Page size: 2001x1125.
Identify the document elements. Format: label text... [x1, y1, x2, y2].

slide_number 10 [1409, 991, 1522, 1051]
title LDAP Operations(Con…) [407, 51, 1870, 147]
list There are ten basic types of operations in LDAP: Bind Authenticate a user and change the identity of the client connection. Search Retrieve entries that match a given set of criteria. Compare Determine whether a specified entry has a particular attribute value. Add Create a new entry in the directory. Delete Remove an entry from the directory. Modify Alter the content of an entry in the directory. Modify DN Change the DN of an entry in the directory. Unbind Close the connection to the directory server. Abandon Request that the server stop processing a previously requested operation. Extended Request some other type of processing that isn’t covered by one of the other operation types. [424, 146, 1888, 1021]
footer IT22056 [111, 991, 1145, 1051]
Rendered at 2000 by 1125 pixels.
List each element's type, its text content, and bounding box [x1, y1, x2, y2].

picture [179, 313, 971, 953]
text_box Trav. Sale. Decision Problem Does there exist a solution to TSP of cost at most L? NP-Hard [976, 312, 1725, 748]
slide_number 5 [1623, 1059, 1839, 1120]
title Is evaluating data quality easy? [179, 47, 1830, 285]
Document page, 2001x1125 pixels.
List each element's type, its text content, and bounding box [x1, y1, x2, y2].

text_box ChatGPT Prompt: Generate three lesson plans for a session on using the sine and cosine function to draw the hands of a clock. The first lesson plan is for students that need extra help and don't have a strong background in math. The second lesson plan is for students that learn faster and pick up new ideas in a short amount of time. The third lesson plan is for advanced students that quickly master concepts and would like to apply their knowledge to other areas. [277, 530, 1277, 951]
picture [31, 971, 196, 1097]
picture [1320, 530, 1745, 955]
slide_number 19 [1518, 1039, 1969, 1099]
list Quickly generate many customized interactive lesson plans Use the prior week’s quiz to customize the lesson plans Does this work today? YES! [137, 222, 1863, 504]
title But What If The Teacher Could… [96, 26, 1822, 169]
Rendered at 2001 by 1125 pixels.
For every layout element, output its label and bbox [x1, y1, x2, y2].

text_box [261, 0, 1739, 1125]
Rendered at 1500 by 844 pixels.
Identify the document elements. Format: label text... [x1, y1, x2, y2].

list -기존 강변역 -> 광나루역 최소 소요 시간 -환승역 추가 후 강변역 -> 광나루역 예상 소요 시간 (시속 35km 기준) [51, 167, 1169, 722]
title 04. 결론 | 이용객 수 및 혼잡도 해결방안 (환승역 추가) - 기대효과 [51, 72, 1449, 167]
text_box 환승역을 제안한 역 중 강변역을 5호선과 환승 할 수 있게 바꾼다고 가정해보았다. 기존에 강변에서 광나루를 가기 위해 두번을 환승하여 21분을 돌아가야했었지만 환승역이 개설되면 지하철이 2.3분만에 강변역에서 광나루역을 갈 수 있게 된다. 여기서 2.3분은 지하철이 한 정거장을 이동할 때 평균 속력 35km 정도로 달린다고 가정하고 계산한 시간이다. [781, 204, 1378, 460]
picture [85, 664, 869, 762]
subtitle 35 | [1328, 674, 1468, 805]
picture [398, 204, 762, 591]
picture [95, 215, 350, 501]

****************

*Exercise goal*
Starting at the line that contains "For every layout", write out every line through the last one in the data above, exactly as it stands.

*Reply*
For every layout element, output its label and bbox [x1, y1, x2, y2].

text_box [261, 0, 1739, 1125]
Rendered at 1500 by 844 pixels.
Identify the document elements. Format: label text... [x1, y1, x2, y2].

list -기존 강변역 -> 광나루역 최소 소요 시간 -환승역 추가 후 강변역 -> 광나루역 예상 소요 시간 (시속 35km 기준) [51, 167, 1169, 722]
title 04. 결론 | 이용객 수 및 혼잡도 해결방안 (환승역 추가) - 기대효과 [51, 72, 1449, 167]
text_box 환승역을 제안한 역 중 강변역을 5호선과 환승 할 수 있게 바꾼다고 가정해보았다. 기존에 강변에서 광나루를 가기 위해 두번을 환승하여 21분을 돌아가야했었지만 환승역이 개설되면 지하철이 2.3분만에 강변역에서 광나루역을 갈 수 있게 된다. 여기서 2.3분은 지하철이 한 정거장을 이동할 때 평균 속력 35km 정도로 달린다고 가정하고 계산한 시간이다. [781, 204, 1378, 460]
picture [85, 664, 869, 762]
subtitle 35 | [1328, 674, 1468, 805]
picture [398, 204, 762, 591]
picture [95, 215, 350, 501]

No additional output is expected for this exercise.